Ils auront tergiversé jusqu’à la dernière minute, enchaînant les conciliabules tout le week-end, soupesant les conséquences et l’ampleur de leur transgression. Mais finalement, les leaders de la Liste arabe unie – coalition des quatre grandes formations des Palestiniens d’Israël – ont tranché.
« Nous allons faire l’histoire aujourd’hui : nous allons faire ce qui est nécessaire pour renverser [Benyamin] Nétanyahou », a résumé Ahmad Tibi, numéro 2 de la liste. Soit recommander la nomination de l’ex-chef d’état-major Benny Gantz comme Premier ministre au Président Reuven Rivlin, qui a la charge de décider qui, de Gantz ou Nétanyahou, tentera le premier de former un gouvernement.
En l’état, aucun des deux hommes ne dispose d’une majorité de sièges, même si Gantz compte désormais plus de soutiens que l’actuel Premier ministre, et devrait ainsi avoir la priorité sur Nétanyahou. Ce n’est pas encore le coup de grâce, mais ça y ressemble : c’est la première fois depuis son retour au pouvoir en 2009 que « Bibi » se retrouve dans une telle position. « Cela doit être la fin de sa carrière politique », a souligné Ayman Odeh, le leader de la Liste arabe unie, dans une tribune publiée par le New York Times.

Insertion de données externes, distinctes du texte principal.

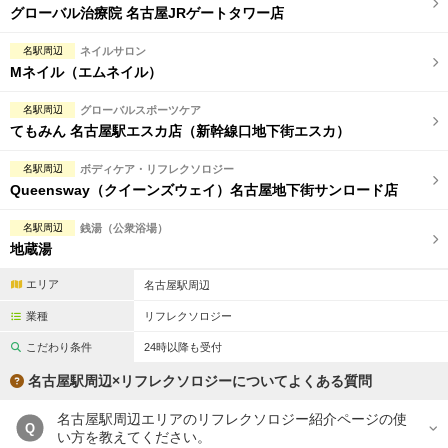
グローバル治療院 名古屋JRゲートタワー店
名駅周辺
ネイルサロン
Mネイル（エムネイル）
名駅周辺
グローバルスポーツケア
てもみん 名古屋駅エスカ店（新幹線口地下街エスカ）
名駅周辺
ボディケア・リフレクソロジー
Queensway（クイーンズウェイ）名古屋地下街サンロード店
名駅周辺
銭湯（公衆浴場）
地蔵湯
エリア
名古屋駅周辺
業種
リフレクソロジー
こだわり条件
24時以降も受付
名古屋駅周辺×リフレクソロジーについてよくある質問
名古屋駅周辺エリアのリフレクソロジー紹介ページの使
Q
い方を教えてください。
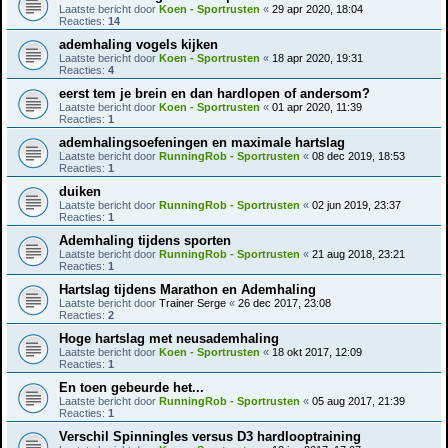
Laatste bericht door
Koen - Sportrusten
«
29 apr 2020, 18:04
Reacties:
14
ademhaling vogels kijken
Laatste bericht door
Koen - Sportrusten
«
18 apr 2020, 19:31
Reacties:
4
eerst tem je brein en dan hardlopen of andersom?
Laatste bericht door
Koen - Sportrusten
«
01 apr 2020, 11:39
Reacties:
1
ademhalingsoefeningen en maximale hartslag
Laatste bericht door
RunningRob - Sportrusten
«
08 dec 2019, 18:53
Reacties:
1
duiken
Laatste bericht door
RunningRob - Sportrusten
«
02 jun 2019, 23:37
Reacties:
1
Ademhaling tijdens sporten
Laatste bericht door
RunningRob - Sportrusten
«
21 aug 2018, 23:21
Reacties:
1
Hartslag tijdens Marathon en Ademhaling
Laatste bericht door
Trainer Serge
«
26 dec 2017, 23:08
Reacties:
2
Hoge hartslag met neusademhaling
Laatste bericht door
Koen - Sportrusten
«
18 okt 2017, 12:09
Reacties:
1
En toen gebeurde het...
Laatste bericht door
RunningRob - Sportrusten
«
05 aug 2017, 21:39
Reacties:
1
Verschil Spinningles versus D3 hardlooptraining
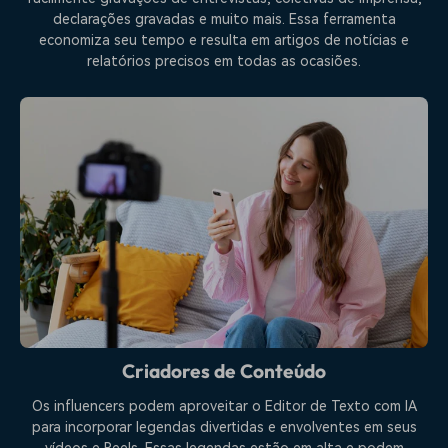
declarações gravadas e muito mais. Essa ferramenta
economiza seu tempo e resulta em artigos de notícias e
relatórios precisos em todas as ocasiões.
Criadores de Conteúdo
Os influencers podem aproveitar o Editor de Texto com IA
para incorporar legendas divertidas e envolventes em seus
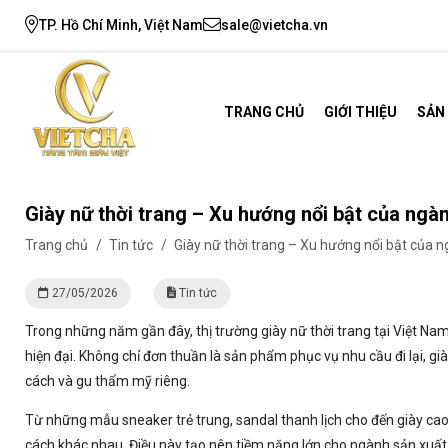
TP. Hồ Chí Minh, Việt Nam
sale@vietcha.vn
TRANG CHỦ
GIỚI THIỆU
SẢN
Giày nữ thời trang – Xu hướng nổi bật của ngàn
Trang chủ
/
Tin tức
/
Giày nữ thời trang – Xu hướng nổi bật của ng
27/05/2026
Tin tức
Trong những năm gần đây, thị trường giày nữ thời trang tại Việt N
hiện đại. Không chỉ đơn thuần là sản phẩm phục vụ nhu cầu đi lại, gi
cách và gu thẩm mỹ riêng.
Từ những mẫu sneaker trẻ trung, sandal thanh lịch cho đến giày cao
cách khác nhau. Điều này tạo nên tiềm năng lớn cho ngành sản xuất 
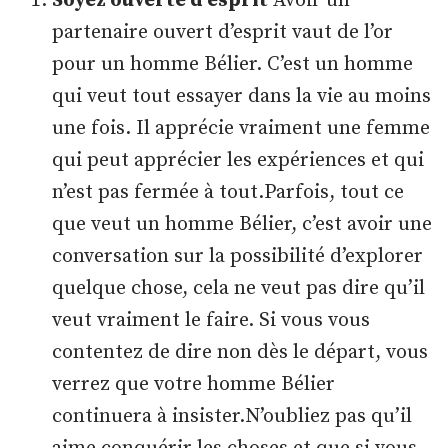
Soyez ouverte d’esprit
Avoir un
partenaire ouvert d’esprit vaut de l’or
pour un homme Bélier. C’est un homme
qui veut tout essayer dans la vie au moins
une fois. Il apprécie vraiment une femme
qui peut apprécier les expériences et qui
n’est pas fermée à tout.Parfois, tout ce
que veut un homme Bélier, c’est avoir une
conversation sur la possibilité d’explorer
quelque chose, cela ne veut pas dire qu’il
veut vraiment le faire. Si vous vous
contentez de dire non dès le départ, vous
verrez que votre homme Bélier
continuera à insister.N’oubliez pas qu’il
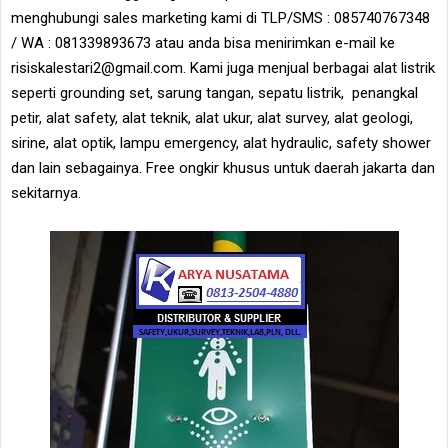
menghubungi sales marketing kami di TLP/SMS : 085740767348
/ WA : 081339893673 atau anda bisa menirimkan e-mail ke
risiskalestari2@gmail.com. Kami juga menjual berbagai alat listrik
seperti grounding set, sarung tangan, sepatu listrik, penangkal
petir, alat safety, alat teknik, alat ukur, alat survey, alat geologi,
sirine, alat optik, lampu emergency, alat hydraulic, safety shower
dan lain sebagainya. Free ongkir khusus untuk daerah jakarta dan
sekitarnya.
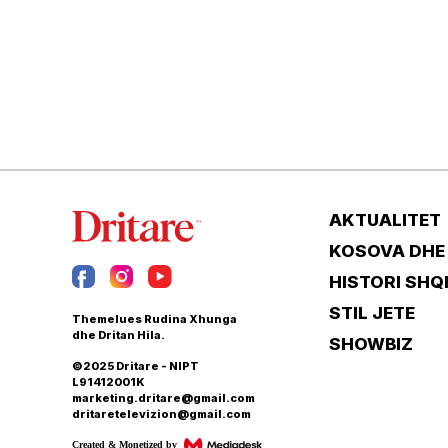
AKTUALITET
KOSOVA DHE
HISTORI SHQ
STIL JETE
Themelues Rudina Xhunga
dhe Dritan Hila.
SHOWBIZ
©2025 Dritare - NIPT
L91412001K
marketing.dritare@gmail.com
dritaretelevizion@gmail.com
Created & Monetized by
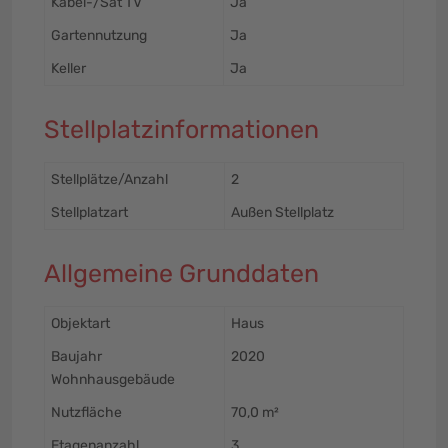
Kabel-/Sat TV
Ja
Gartennutzung
Ja
Keller
Ja
Stellplatzinformationen
Stellplätze/Anzahl
2
Stellplatzart
Außen Stellplatz
Allgemeine Grunddaten
Objektart
Haus
Baujahr
2020
Wohnhausgebäude
Nutzfläche
70,0 m²
Etagenanzahl
3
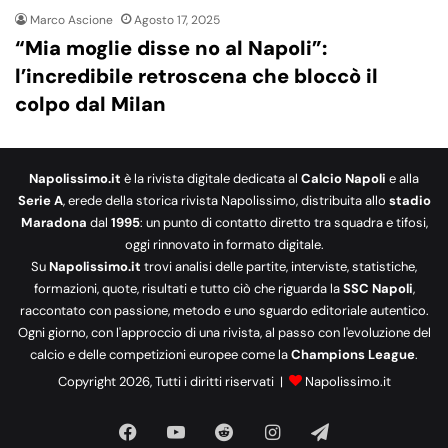
Marco Ascione
Agosto 17, 2025
“Mia moglie disse no al Napoli”:
l’incredibile retroscena che bloccò il
colpo dal Milan
Napolissimo.it
è la rivista digitale dedicata al
Calcio Napoli
e alla
Serie A
, erede della storica rivista Napolissimo, distribuita allo
stadio
Maradona
dal
1995
: un punto di contatto diretto tra squadra e tifosi,
oggi rinnovato in formato digitale.
Su
Napolissimo.it
trovi analisi delle partite, interviste, statistiche,
formazioni, quote, risultati e tutto ciò che riguarda la
SSC Napoli
,
raccontato con passione, metodo e uno sguardo editoriale autentico.
Ogni giorno, con l'approccio di una rivista, al passo con l'evoluzione del
calcio e delle competizioni europee come la
Champions League
.
Copyright 2026, Tutti i diritti riservati |
Napolissimo.it
Facebook
You
Reddit
Instagram
Telegram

Pour les députés arabes, qui incarnent toutes les nuances idéologiques de leur communauté (du parti marxiste arabo-juif d’Hadash aux nationalistes laïcs, en passant par les islamistes et les héritiers du nassérisme), il n’y avait rien d’évident à se prononcer en faveur de Gantz, l’homme qui mena les troupes de Tsahal à Gaza en 2012 et 2014, et dont le centrisme penche franchement à droite. D’autant plus que, traditionnellement, les partis arabes s’abstiennent systématiquement dans ce genre de situation, à l’exception de leur soutien à Yitzhak Rabin au moment des accords d’Oslo.
Impasse politique
Plus tôt dans l’après-midi, l’ultranationaliste Avigdor Lieberman, le (dé)faiseur de roi annoncé, s’était à nouveau raidi dans sa posture de Sphinx nihiliste, refusant comme prévu de recommander Nétanyahou, « allié aux fanatiques », mais aussi Gantz, qui pourrait « s’asseoir avec la Liste arabe unie, qui sont certainement mes ennemis ». Se faisant, Lieberman prive Gantz d’une majorité, et perpétue l’impasse politique dans laquelle Israël est plongé depuis qu’il a rompu son alliance avec Nétanyahou en avril.
Devant le Président Rivlin, Moshe Ya’alon, l’envoyé de Gantz, a lui aussi tourné le dos aux partis arabes en assurant que son parti cherchait à former une coalition des « partis sionistes incluant le Likoud[de Nétanyahou] », mais débarrassée des « extrémistes ». Pour sa part, Ayman Odeh a exclu toute participation de son parti à un gouvernement Gantz.
L’hypothèse d’un gouvernement d’union nationale a toujours la faveur de Gantz, mais il est peu probable que Nétanyahou soit prêt à se sacrifier pour y donner forme. D’ici là, la rhétorique de la droite est toute trouvée : « Comme nous avions mis en garde, les partis arabes […] qui glorifient les terroristes soutiennent Gantz comme Premier ministre. » Ainsi, le mandat que les députés arabes ont offert à Gantz pourrait se révéler un cadeau empoisonné. S’il échoue dans le temps imparti (quatre semaines) à rassembler une majorité, son rival Nétanyahou aura droit à un tout dernier essai. Probablement infructueux, ce dernier ouvrirait la voie à une troisième élection en un an, et à un dernier lancer de dés pour le Premier ministre en perdition.